Der Münchner Jakob Jellbauer sitzt mit seiner Freundin in der Lounge, und er erweckt den Anschein, als trete er in wenigen Minuten vor den Traualtar. Er ist "zittrig vor Vorfreude", man sieht es förmlich, und, na klar, er könne es kaum erwarten. Seit Tagen, Wochen hat er auf diesen Moment gewartet, "ich hab' Nächte lang kaum geschlafen". Den jungen Mann, der in der IT-Branche arbeitet, kratzt die Krise wenig. "Ich hab mir genau überlegt, wie es weitergehen soll." Und weitergehen soll es mit einem neuen BMW, der für ihn "ein Stück Lebensqualität" ist. Noch hat er sein künftiges Auto, eine 335i-Limousine, nicht gesehen, aber begeistert, ja enthusiasmiert ist er schon jetzt. Man würde verstehen, wäre seine Freundin eifersüchtig auf die Neuanschaffung.

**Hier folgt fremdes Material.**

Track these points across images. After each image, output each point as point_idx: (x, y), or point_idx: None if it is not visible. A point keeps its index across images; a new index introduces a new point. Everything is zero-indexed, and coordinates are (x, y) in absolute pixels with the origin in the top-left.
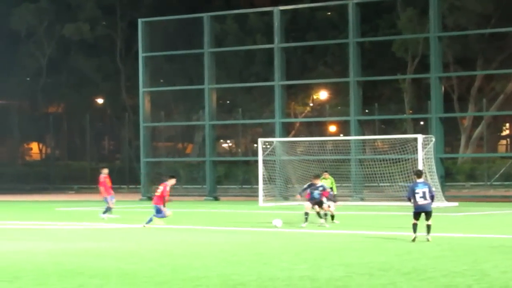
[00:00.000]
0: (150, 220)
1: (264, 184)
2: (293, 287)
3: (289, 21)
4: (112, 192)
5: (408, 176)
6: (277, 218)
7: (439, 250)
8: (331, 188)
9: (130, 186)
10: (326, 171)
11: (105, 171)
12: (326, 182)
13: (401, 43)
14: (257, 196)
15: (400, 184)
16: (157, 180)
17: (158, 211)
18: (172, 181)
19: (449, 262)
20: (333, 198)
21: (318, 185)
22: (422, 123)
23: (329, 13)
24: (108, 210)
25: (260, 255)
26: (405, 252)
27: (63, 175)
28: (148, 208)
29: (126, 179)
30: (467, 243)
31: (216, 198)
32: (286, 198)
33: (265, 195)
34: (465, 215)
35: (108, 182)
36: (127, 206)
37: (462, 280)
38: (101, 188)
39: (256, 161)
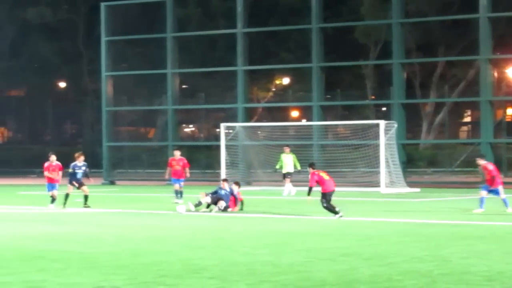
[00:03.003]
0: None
1: (226, 169)
2: (255, 272)
3: (252, 6)
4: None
5: (370, 162)
6: (181, 204)
7: (400, 236)
8: (295, 165)
9: (92, 170)
10: (287, 145)
11: (177, 153)
12: (287, 157)
13: (364, 29)
14: (219, 181)
15: (361, 169)
16: (119, 164)
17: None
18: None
19: (410, 247)
20: None
21: (224, 189)
22: (384, 109)
23: None
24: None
25: (222, 240)
26: (366, 238)
27: (25, 159)
28: (112, 192)
29: (88, 163)
30: (428, 229)
31: None
32: (248, 183)
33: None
34: (427, 201)
35: (175, 165)
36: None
37: (423, 266)
38: (168, 169)
39: (218, 146)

Endlich wird es ernst. Kundenbetreuerin Stephanie Duderstadt, gehüllt in eine Art Stewardessen-Kostüm, führt das Paar zur virtuellen Präsentation. Auf einem Screen erscheint erst einmal eine Schrift: "Herzlich Willkommen, Herr Jakob Jellbauer." Dann der erste Blick auf das neue Auto - noch gilt er nur einer dreidimensionalen Computer-Simulation. Aber das genügt, um Jellbauers Augen zum Leuchten zu bringen. Die Erregung steigt. Jellbauer erfährt noch allerlei über Technik und Design seines künftigen Gefährts, und das alles klingt in etwa so, als hätten sich die klügsten Köpfe von BMW zusammengetan, um allein für ihn das tollste Auto überhaupt zu konstruieren. Das Wort "Leidenschaft" fällt, so als ginge es um die große Liebe. Doch das ist nur das Vorspiel. Gleich kommt es zur Vermählung.

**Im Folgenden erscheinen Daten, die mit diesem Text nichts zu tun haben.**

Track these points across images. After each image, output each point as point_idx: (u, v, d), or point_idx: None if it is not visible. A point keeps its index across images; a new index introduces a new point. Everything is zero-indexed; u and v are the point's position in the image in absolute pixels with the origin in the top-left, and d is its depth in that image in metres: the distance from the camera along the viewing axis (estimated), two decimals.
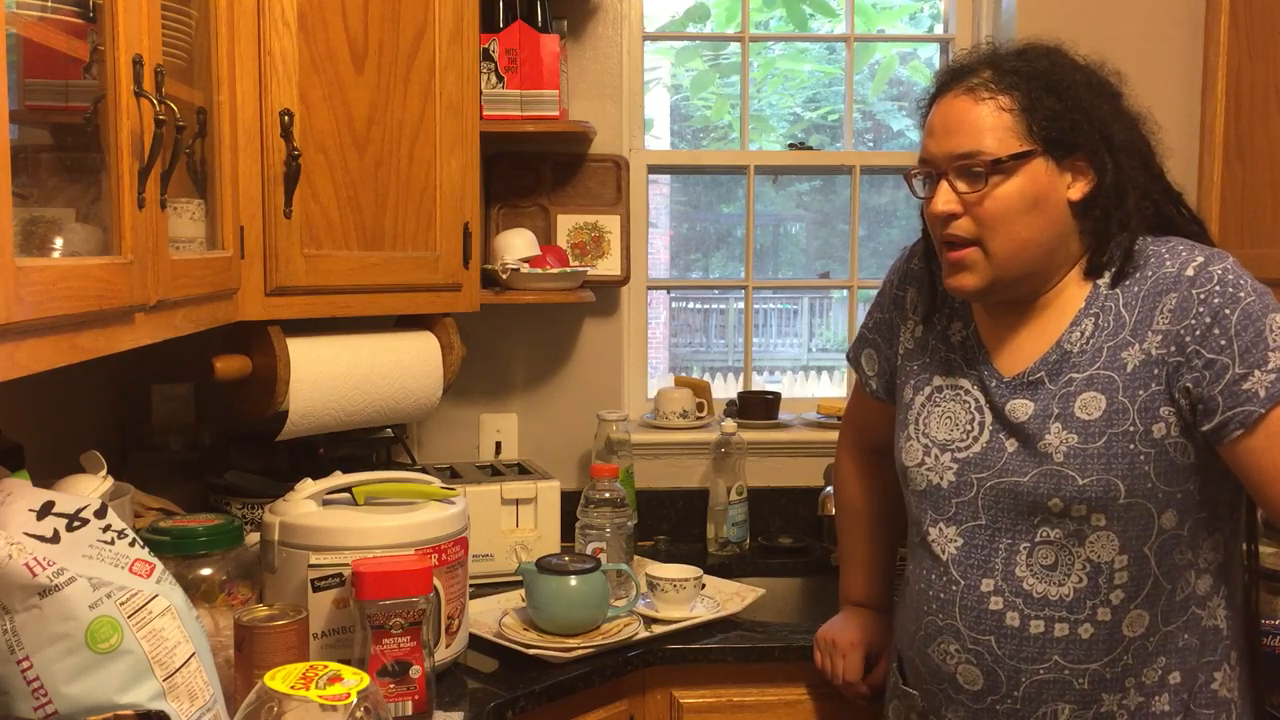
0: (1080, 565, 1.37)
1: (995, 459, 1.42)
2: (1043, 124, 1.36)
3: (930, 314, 1.56)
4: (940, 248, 1.44)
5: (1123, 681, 1.38)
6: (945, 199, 1.38)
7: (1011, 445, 1.41)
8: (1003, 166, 1.35)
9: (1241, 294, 1.31)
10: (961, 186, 1.38)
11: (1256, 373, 1.29)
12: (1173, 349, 1.33)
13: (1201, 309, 1.32)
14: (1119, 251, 1.39)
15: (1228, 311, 1.31)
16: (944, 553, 1.45)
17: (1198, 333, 1.31)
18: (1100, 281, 1.40)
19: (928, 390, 1.52)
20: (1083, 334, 1.40)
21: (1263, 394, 1.29)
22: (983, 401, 1.45)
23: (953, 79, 1.42)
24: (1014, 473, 1.40)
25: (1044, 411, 1.39)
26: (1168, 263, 1.37)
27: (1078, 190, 1.39)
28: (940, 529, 1.46)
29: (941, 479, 1.46)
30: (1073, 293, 1.42)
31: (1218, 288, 1.32)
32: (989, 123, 1.36)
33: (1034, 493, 1.38)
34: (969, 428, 1.46)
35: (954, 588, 1.44)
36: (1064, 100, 1.37)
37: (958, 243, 1.40)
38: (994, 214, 1.36)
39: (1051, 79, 1.38)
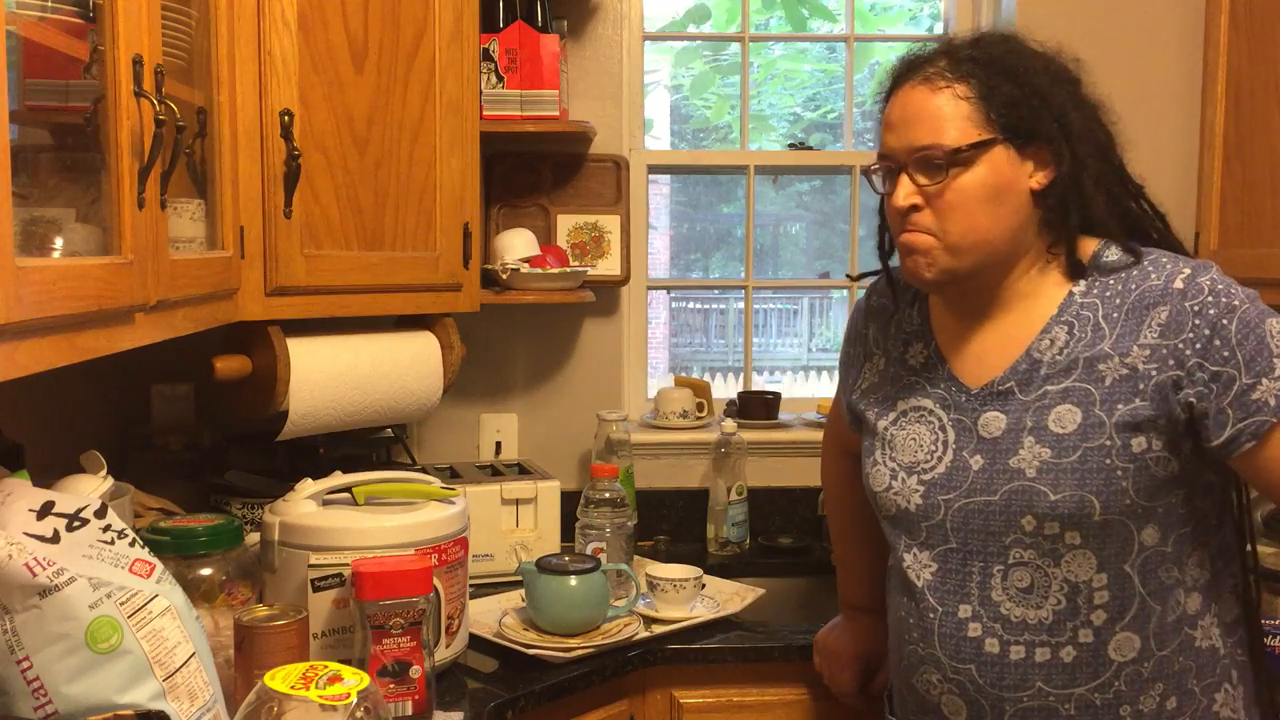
0: (1058, 586, 1.33)
1: (961, 479, 1.38)
2: (1001, 111, 1.33)
3: (891, 318, 1.54)
4: (899, 242, 1.40)
5: (1117, 710, 1.34)
6: (906, 192, 1.35)
7: (977, 463, 1.37)
8: (961, 157, 1.32)
9: (1235, 302, 1.29)
10: (921, 179, 1.34)
11: (1265, 381, 1.26)
12: (1170, 363, 1.29)
13: (1198, 321, 1.28)
14: (1107, 252, 1.36)
15: (1225, 322, 1.27)
16: (919, 579, 1.42)
17: (1198, 345, 1.28)
18: (1075, 289, 1.37)
19: (892, 415, 1.49)
20: (1053, 343, 1.36)
21: (1273, 403, 1.26)
22: (945, 421, 1.42)
23: (908, 70, 1.39)
24: (982, 491, 1.36)
25: (1017, 425, 1.35)
26: (1152, 275, 1.33)
27: (1039, 179, 1.36)
28: (914, 555, 1.43)
29: (909, 502, 1.43)
30: (1044, 296, 1.39)
31: (1210, 298, 1.29)
32: (947, 112, 1.33)
33: (1005, 511, 1.34)
34: (933, 448, 1.42)
35: (931, 615, 1.40)
36: (1021, 86, 1.34)
37: (917, 233, 1.36)
38: (954, 205, 1.33)
39: (1007, 64, 1.35)
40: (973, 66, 1.35)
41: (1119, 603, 1.33)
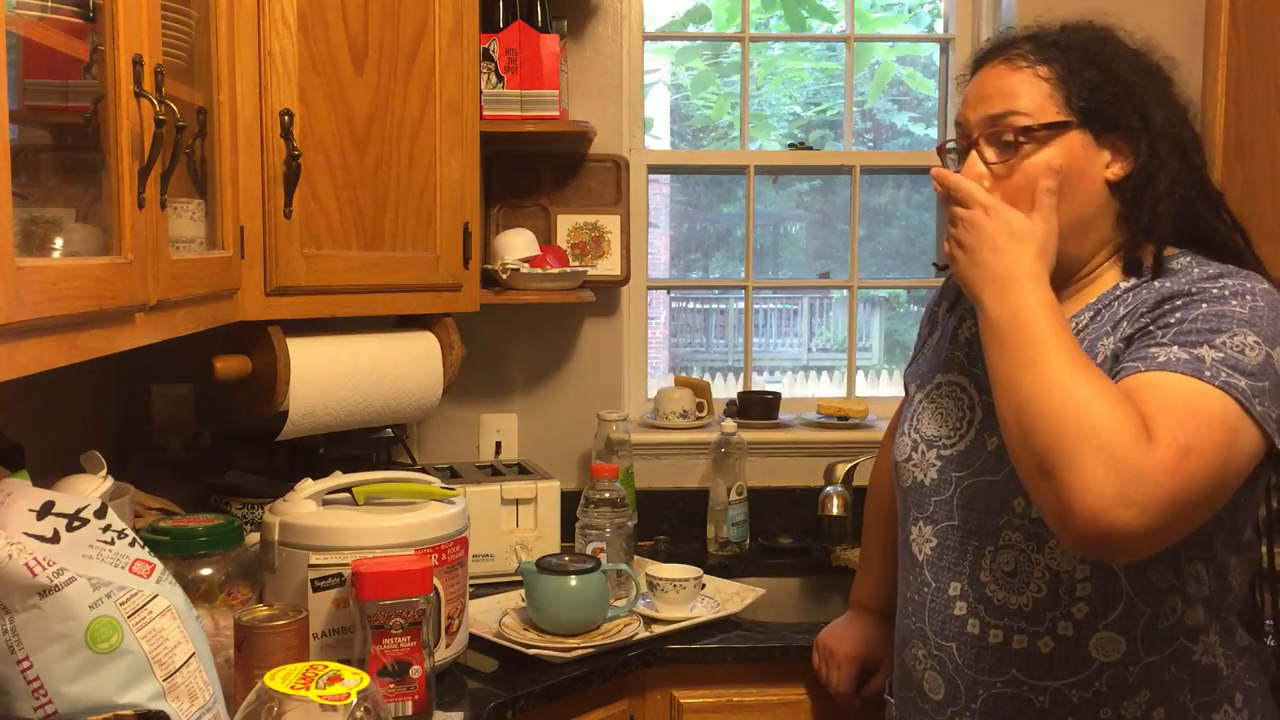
0: (1040, 574, 1.30)
1: (975, 458, 1.37)
2: (1081, 95, 1.30)
3: (960, 295, 1.51)
4: None
5: (1095, 710, 1.29)
6: (973, 168, 1.31)
7: (993, 443, 1.35)
8: (1035, 135, 1.29)
9: (1234, 302, 1.20)
10: (990, 155, 1.31)
11: (1175, 348, 1.17)
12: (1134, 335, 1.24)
13: (1180, 300, 1.23)
14: (1175, 260, 1.30)
15: (1205, 307, 1.20)
16: (920, 553, 1.41)
17: (1161, 313, 1.23)
18: (1123, 283, 1.32)
19: (928, 388, 1.48)
20: (1076, 326, 1.32)
21: (1161, 359, 1.17)
22: (976, 400, 1.40)
23: (993, 51, 1.37)
24: (989, 472, 1.34)
25: None
26: (1194, 272, 1.28)
27: (1116, 170, 1.31)
28: (919, 528, 1.42)
29: (925, 476, 1.42)
30: (1095, 287, 1.35)
31: (1214, 290, 1.22)
32: (1024, 88, 1.31)
33: (1003, 491, 1.32)
34: (958, 425, 1.40)
35: (926, 590, 1.40)
36: (1104, 73, 1.31)
37: None
38: (1023, 188, 1.29)
39: (1092, 51, 1.33)
40: (1056, 50, 1.33)
41: (1102, 598, 1.28)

Auf der Treppe, die hinab in den "Premieren"-Raum führt, hält Jellbauer an. Unten wird die Braut respektive die 335er-Limousine auf eine Drehscheibe gefahren. Ein Scheinwerfer blendet auf, das Auto steht im Lichtkegel wie ein Popstar auf der Bühne. Die Plattform dreht sich, Jellbauer kann seine Errungenschaft von allen Seiten bewundern. Und dann, endlich, kommen sie zusammen: der Fahrer und sein Gefährt. Oder soll man sagen: der Liebhaber und der Traum seiner schlaflosen Nächste. Stephanie Duderstadt öffnet Türen, Kofferraum, Motorhaube, jedes Detail wird erklärt. Eine Fotografin erscheint, die den großen Moment festhält - ein Bild fürs Leben. Die Krise ist diesem Augenblick so fern wie der Mond.